Empire State Development President, CEO & Commissioner Howard Zemsky said, “New York State is supporting job creation and economic growth for New York’s producers, businesses and universities, interested in pursuing opportunities in this emerging agricultural market.”
Senator Thomas F. O’Mara said, “I’m grateful to be part of New York State’s Industrial Hemp Working Group and to continue working with the Cuomo administration, the Legislature, and researchers and growers to keep this effort moving forward. New state laws and policies, and ongoing state investments have continued to strengthen the foundation we’ve built over the past several years to place New York State at the forefront of a new, potentially billion-dollar industry. We’re moving forward to ensure that the development and growth of the industrial hemp industry will provide valuable new economic opportunities and a competitive edge for farmers and agribusinesses, generate revenue and create jobs.”
Senator Patty Ritchie, Chair of the Senate Agriculture Committee, said, “Providing our state’s hardworking farmers with new opportunities will ensure their continued success. New investments and the ideas our farmers can bring, will in turn help grow the entire agricultural industry in New York State. I would like to thank Governor Cuomo and Commissioner Ball for their continued commitment to agricultural programs that benefit the economy of Upstate New York”
Assemblywoman Donna Lupardo said, “This expansion of the State’s Industrial Hemp Program sets New York up to be a national leader. It is an opportunity to boost farms, processors, and manufacturers across the state with this new agricultural commodity. Numerous growers and companies want to take advantage of this crop that we expect to vastly expand our agricultural economy. I appreciate the Governor’s commitment to growing the hemp industry across New York State and look forward to seeing these efforts come to fruition.”
Assemblyman Bill Magee, Chair of the Assembly Agriculture Committee, said, “Advancing opportunities in industrial hemp research and development is extremely beneficial to our innovative farmers and entrepreneurs who envision the future of hemp in New York. I look forward to and encourage the growth of this industry.”

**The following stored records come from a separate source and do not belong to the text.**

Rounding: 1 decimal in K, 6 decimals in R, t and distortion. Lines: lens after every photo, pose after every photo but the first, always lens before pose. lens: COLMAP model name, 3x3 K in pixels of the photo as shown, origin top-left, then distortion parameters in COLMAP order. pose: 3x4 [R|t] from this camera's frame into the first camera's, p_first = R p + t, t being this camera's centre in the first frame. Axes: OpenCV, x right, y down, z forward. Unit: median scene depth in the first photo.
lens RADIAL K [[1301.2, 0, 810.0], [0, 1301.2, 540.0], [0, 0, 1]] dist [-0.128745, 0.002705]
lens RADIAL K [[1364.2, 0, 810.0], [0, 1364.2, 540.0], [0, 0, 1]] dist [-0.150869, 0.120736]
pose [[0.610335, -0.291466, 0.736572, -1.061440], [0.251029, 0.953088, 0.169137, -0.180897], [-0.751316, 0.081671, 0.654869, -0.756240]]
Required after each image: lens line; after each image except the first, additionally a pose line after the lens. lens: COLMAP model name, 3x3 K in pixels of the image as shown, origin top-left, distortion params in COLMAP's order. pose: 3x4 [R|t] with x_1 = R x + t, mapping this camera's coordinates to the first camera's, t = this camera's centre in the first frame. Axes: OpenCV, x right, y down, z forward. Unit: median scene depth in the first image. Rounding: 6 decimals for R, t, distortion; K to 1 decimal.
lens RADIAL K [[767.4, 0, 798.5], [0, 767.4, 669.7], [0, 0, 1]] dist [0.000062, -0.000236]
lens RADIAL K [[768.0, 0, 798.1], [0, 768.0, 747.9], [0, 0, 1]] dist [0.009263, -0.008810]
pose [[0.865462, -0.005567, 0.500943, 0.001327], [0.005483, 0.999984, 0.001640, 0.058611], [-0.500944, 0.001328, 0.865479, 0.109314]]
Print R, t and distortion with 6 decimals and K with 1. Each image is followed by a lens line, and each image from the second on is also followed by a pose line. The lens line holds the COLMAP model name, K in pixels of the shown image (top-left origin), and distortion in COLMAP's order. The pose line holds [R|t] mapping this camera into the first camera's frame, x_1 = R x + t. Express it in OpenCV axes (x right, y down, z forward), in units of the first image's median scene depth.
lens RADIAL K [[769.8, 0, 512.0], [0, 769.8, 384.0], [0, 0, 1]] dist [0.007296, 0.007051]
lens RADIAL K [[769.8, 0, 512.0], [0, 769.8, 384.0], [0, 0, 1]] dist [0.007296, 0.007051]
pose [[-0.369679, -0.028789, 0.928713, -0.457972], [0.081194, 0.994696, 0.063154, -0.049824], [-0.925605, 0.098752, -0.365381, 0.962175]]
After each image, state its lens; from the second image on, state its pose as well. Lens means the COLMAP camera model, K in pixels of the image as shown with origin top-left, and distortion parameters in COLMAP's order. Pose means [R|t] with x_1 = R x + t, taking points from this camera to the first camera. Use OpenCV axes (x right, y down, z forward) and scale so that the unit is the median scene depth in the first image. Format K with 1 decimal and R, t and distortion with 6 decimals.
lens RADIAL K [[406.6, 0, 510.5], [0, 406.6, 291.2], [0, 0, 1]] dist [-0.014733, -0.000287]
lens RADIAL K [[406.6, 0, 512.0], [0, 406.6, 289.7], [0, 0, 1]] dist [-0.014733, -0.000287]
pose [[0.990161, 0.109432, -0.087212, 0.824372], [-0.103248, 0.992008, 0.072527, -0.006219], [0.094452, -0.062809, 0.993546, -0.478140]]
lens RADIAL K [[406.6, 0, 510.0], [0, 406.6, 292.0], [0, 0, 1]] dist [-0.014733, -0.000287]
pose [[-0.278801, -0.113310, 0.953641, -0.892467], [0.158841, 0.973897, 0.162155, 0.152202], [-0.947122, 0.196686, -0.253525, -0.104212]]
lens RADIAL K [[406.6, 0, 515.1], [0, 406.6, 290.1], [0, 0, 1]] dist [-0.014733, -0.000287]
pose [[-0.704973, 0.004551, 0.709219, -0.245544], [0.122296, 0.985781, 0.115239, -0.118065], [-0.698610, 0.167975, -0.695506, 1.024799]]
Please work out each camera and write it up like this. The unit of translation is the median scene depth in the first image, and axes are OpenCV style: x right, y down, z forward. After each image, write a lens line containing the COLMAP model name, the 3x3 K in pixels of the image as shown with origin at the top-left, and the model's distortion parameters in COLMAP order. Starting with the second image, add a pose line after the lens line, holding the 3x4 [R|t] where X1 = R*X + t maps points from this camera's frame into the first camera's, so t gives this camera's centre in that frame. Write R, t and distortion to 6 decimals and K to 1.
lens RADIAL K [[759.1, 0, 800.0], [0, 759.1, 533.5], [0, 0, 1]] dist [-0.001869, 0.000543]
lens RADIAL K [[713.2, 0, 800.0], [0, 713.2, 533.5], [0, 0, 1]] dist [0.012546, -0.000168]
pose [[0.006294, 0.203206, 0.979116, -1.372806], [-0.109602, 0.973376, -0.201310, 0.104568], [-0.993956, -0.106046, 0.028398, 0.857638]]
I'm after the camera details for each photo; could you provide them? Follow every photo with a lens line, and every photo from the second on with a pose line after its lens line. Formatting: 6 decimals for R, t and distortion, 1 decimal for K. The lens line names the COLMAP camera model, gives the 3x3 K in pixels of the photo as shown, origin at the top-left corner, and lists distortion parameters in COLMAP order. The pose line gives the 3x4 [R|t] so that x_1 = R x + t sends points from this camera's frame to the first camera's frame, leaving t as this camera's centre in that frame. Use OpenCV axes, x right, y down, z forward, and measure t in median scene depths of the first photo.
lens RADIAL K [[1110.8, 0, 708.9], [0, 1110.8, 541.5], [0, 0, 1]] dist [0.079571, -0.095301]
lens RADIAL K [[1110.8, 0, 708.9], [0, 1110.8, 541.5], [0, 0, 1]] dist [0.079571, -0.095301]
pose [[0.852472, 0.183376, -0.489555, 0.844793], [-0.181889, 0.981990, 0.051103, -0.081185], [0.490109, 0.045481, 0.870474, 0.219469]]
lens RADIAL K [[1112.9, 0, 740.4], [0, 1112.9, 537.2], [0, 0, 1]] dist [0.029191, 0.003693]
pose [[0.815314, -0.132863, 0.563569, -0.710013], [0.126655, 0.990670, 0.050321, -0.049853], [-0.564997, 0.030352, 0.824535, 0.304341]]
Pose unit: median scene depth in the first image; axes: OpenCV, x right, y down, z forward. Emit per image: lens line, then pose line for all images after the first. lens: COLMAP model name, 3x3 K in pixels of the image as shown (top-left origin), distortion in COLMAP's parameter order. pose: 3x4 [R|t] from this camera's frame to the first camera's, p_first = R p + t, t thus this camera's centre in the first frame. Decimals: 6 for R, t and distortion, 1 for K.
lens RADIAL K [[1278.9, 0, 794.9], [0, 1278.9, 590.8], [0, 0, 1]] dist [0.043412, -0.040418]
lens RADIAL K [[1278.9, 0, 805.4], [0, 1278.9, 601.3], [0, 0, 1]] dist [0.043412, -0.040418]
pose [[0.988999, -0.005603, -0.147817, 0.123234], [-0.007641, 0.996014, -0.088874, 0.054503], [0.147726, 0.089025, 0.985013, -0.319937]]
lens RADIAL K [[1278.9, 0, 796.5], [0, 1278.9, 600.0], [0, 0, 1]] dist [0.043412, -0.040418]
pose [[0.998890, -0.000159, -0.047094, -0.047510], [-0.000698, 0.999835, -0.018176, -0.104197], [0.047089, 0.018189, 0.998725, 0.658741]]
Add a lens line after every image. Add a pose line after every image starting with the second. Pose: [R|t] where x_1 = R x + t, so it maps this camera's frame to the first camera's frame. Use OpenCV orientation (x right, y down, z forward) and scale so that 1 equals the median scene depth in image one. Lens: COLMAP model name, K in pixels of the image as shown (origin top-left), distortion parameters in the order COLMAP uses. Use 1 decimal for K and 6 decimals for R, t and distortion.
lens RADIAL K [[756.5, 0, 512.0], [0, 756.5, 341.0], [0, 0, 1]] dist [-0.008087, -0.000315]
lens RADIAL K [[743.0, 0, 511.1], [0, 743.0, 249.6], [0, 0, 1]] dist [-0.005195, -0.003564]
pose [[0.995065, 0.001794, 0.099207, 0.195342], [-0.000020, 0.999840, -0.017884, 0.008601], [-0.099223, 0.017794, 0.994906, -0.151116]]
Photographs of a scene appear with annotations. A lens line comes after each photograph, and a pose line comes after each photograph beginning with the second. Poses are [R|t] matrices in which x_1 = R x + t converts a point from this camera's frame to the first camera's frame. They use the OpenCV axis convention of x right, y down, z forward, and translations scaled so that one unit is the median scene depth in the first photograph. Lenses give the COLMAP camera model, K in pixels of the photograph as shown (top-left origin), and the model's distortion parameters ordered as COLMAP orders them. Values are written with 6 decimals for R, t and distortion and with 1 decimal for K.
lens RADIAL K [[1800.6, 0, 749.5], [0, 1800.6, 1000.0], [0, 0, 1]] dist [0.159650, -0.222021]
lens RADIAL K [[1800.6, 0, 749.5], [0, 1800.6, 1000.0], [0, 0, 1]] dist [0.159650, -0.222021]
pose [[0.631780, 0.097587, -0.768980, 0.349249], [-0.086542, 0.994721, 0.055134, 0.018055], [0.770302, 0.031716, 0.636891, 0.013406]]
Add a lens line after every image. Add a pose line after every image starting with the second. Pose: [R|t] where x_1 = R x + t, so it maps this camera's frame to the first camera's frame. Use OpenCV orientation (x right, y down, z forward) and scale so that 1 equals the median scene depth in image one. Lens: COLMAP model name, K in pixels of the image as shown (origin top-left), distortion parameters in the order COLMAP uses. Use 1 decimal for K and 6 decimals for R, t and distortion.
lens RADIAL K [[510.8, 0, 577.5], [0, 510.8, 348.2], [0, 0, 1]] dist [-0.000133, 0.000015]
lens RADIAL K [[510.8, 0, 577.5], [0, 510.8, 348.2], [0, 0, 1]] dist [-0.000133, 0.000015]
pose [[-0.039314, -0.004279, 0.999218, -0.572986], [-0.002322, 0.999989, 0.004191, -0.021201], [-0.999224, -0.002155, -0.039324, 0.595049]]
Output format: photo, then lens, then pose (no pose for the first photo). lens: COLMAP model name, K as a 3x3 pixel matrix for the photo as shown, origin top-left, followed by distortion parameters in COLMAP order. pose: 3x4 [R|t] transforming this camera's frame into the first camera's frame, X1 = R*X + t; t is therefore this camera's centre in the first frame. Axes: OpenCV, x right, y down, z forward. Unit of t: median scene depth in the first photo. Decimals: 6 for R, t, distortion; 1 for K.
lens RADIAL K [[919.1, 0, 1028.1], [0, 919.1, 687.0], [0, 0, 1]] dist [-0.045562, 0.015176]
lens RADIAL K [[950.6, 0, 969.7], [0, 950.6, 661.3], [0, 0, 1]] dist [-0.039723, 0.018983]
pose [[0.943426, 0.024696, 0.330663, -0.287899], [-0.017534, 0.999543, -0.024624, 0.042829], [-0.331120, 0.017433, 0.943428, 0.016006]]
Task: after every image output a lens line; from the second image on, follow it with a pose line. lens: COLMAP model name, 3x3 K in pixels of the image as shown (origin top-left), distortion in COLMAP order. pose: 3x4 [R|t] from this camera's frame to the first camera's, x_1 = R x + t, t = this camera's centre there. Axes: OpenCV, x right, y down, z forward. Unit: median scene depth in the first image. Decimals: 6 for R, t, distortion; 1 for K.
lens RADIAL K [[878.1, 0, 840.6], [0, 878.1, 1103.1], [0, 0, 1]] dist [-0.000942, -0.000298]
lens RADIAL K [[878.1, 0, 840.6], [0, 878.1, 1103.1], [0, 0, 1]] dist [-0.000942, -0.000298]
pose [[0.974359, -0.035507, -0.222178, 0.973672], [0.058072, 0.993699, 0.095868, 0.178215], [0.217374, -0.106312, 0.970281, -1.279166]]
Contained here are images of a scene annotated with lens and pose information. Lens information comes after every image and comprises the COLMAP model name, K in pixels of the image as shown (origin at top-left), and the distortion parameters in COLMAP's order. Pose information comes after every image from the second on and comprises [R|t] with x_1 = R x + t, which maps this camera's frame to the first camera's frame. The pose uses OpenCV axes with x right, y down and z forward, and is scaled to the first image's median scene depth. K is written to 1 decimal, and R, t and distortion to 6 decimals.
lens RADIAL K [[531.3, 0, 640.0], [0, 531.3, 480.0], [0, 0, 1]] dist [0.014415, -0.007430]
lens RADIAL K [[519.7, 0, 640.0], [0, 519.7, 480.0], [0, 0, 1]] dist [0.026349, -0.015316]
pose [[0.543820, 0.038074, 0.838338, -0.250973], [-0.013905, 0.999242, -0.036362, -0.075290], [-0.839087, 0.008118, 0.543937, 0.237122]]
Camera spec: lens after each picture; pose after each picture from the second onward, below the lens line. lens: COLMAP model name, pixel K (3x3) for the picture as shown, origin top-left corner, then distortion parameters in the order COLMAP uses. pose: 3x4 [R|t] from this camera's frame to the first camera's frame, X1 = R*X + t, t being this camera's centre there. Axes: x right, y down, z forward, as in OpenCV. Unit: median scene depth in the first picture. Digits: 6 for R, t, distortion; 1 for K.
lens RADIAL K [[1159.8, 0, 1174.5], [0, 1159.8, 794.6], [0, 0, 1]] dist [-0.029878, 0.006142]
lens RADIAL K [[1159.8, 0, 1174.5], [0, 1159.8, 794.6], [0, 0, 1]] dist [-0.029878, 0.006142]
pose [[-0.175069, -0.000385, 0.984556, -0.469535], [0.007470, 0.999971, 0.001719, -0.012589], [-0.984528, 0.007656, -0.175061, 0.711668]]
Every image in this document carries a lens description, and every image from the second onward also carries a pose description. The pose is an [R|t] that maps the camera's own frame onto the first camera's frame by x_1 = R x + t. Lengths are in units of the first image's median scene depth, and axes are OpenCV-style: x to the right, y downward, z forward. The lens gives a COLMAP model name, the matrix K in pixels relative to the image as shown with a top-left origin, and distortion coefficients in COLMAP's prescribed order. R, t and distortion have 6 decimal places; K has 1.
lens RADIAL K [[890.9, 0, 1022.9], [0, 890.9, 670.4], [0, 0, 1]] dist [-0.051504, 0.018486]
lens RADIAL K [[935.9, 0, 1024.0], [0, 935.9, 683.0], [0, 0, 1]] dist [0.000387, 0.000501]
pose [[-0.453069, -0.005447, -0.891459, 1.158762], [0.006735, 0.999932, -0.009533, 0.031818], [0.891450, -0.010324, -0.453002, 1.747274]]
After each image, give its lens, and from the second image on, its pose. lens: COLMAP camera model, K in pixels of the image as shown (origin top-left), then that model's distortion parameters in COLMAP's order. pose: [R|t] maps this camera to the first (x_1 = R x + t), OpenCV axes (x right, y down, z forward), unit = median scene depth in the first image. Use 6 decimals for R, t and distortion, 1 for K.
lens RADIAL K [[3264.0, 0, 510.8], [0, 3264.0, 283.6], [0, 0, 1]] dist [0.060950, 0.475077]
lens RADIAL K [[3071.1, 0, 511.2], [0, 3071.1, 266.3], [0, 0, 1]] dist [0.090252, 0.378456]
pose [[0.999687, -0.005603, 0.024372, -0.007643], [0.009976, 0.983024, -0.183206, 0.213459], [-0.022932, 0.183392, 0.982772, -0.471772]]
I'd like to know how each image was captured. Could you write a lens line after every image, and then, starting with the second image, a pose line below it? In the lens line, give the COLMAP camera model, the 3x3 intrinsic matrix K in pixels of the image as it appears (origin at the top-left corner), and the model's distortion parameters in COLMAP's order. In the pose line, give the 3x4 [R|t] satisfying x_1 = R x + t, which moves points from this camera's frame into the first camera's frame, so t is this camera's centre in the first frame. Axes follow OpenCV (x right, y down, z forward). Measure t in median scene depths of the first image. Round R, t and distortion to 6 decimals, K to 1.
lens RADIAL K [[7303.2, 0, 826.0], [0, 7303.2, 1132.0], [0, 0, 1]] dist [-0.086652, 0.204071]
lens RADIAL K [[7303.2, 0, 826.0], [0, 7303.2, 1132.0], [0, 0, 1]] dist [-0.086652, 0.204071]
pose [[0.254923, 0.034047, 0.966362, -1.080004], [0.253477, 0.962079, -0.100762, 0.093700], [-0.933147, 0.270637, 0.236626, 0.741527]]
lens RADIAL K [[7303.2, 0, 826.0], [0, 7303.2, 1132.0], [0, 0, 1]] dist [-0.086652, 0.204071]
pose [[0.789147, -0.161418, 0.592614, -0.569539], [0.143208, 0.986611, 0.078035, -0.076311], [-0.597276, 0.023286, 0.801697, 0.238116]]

Legislation originally proposed by the Governor in his 2017 State of the State Address eliminated the cap on the number of sites authorized to grow and research industrial hemp in New York State. In April 2017, Governor Cuomo convened the State’s first Industrial Hemp Summit and announced several actions to support the emerging industry in New York.
Following on the heels of the Industrial Hemp Summit, the Governor signed legislation to solidify the status of industrial hemp as an agricultural commodity under New York Agriculture and Markets Law, and create a one-stop shop and webpage to help producers and processors better understand state and federal regulations and requirements.